List of tasks.
1) In the column on post-election charges of racism, why does the writer refuse to count the mangled Obama lawn signs in Snelville as a racist act? Answer in one to three sentences.
2) Answer these questions from the column on post-election charges of racism:
(a) On what date did the Associated Press story appear?
(b) What is the writer's home state?
(c) How old is Grant Griffin?
3) Write a continuation of the column on post-election charges of racism, starting after its final sentence.

───── Document excerpt

From Jack Kerwick, for About.com

A sign showing pictures of Democratic president-elect Barack Obama on the right and Robert F. Kennedy, slain in 1968 while running for the Democratic presidential nomination, is seen in an Alabama barber shop

Mario Tama/Getty Images
And so it begins.

For many months, I have predicted in this column that the outcome of this year’s presidential contest notwithstanding, the “Racism Industrial Complex” (RIC) would exploit that outcome to further its interests.

I also predicted that, contrary to the conventional wisdom, an Obama victory, far from diminishing charges of “racism,” promised to increase them to an extent that would surpass the number of such charges sure to follow in the wake of an Obama loss.

A Nov. 15 Associated Press story strongly suggests that, less than two weeks after the election, both of my predictions are coming to pass. Its ominous headline, “Obama election spurs ‘hundreds’ of race threats, crimes,” should be enough for all remotely astute grown-ups to recognize it for the sensationalistic piece of nonsense that it is. But if more evidence is needed to prove that the RIC agents are working overtime to insure their own ideological and financial survival, we needn’t look far to find it.

First of all, the reader is informed that among the “hundreds” of instances of out-of-control “racism” that is sweeping the nation, there has been “at least one physical attack” and several “vague threats” (emphases mine). Of what that “physical attack” consists, the column never says. As for the “vague threats,” the column leaves us guessing. It introduces us to a black woman from Snelville, Ga., whose sister-in-law, she says, had to endure the terror of having her Obama lawn signs “mangled.” Her agony was further prolonged by the discovery that the vandals had left behind two pizza boxes filled with feces.

Now, for people who insist on desecrating property and otherwise cause mischief, I have nothing but contempt. Yet the point that requires underscoring here is that there is zero evidence that this was a “vague threat,” much less a “racist” act. Here in my home state of New Jersey, stories of John McCain signs being stolen and destroyed were legion, and these stories could effortlessly be retold throughout other parts of the country. In addition, stories abound of people with “McCain/Palin” bumper stickers whose cars were vandalized. Perhaps not so interestingly, I recall no AP writer or, for that matter, any other journalist, so much as reporting on these phenomena, much less concluding that it was “racist.”

Another possibly “vague threat” motivated by “racism” on which the column reports comes from the mouth of “a 46-year-old white Georgia native.” With respect to Obama’s campaign slogan of “Change,” Grant Griffin said: “If you had real change it would involve all the members of (Obama’s) church being deported.”

Horror of horrors.

Most Americans, including many in the “mainstream media” who otherwise supported Obama, experienced, or at least claimed to have experienced, repulsion upon first discovering the vitriolic diatribes of Obama’s “spiritual mentor,” Jeremiah Wright. Mr. Griffin, it seems very reasonable to assume, is no exception. In expressing a desire that Obama’s former congregants be “deported,” there is no reason not to think that he intended to express a sentiment with which all Americans of good will can relate, a desire that we be rid of those who would insist on exacerbating inter-racial tensions. This is a desire born not of “racism,” but of “anti-racism.”

──────────
───── Provided material

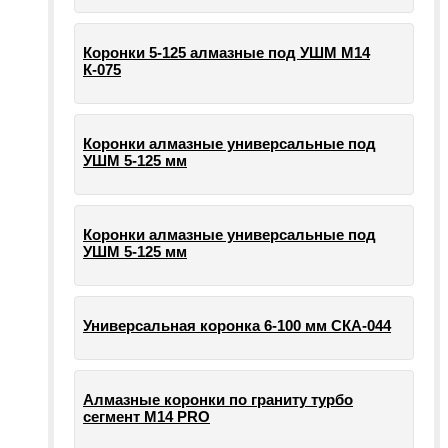
Коронки 5-125 алмазные под УШМ М14
К-075
Коронки алмазные универсальные под
УШМ 5-125 мм
Коронки алмазные универсальные под
УШМ 5-125 мм
Универсальная коронка 6-100 мм СКА-044
Алмазные коронки по граниту турбо
сегмент М14 PRO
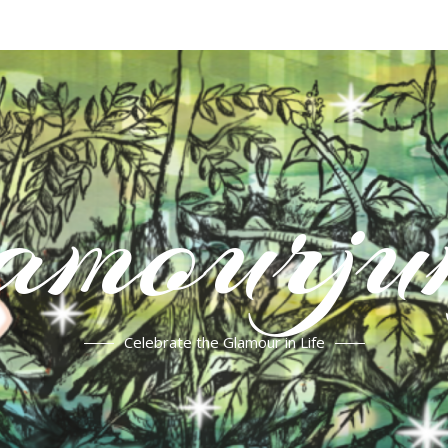
mourju
Celebrate the Glamour in Life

──────────

Your responses.
1) The writer says there is zero evidence that the vandalism was a threat, let alone a racist one. He points out that McCain signs were often stolen and destroyed in New Jersey and elsewhere, and that cars with McCain/Palin bumper stickers were vandalized. He adds that he recalls no journalist reporting on those cases or calling them racist.

2)
(a) Nov. 15
(b) New Jersey
(c) 46

3)
How do we know that there are “hundreds” of incidents of “race threats” and “crimes” in America? Mark Potok says so. Next question: Who is Mark Potok? The answer says it all: Potok is the director of “the Intelligence Project” at the Southern Poverty Law Center. The Intelligence Project “monitors hate crimes.”

If the RIC had a face, it would be the Southern Poverty Law Center. The SPLC exists to “monitor hate crimes.” Without the ever-present threat of “racism,” it would lose its purpose and, thus, its life.

Of course, the SPLC is but one organ of the RIC. Another organ that could just as easily symbolize the RIC is the National Association for the Advancement of Colored People. And, according to the column, the Georgia chapter of the NAACP is “calling for a town hall meeting to address complaints from across the state about hostility and resentment.”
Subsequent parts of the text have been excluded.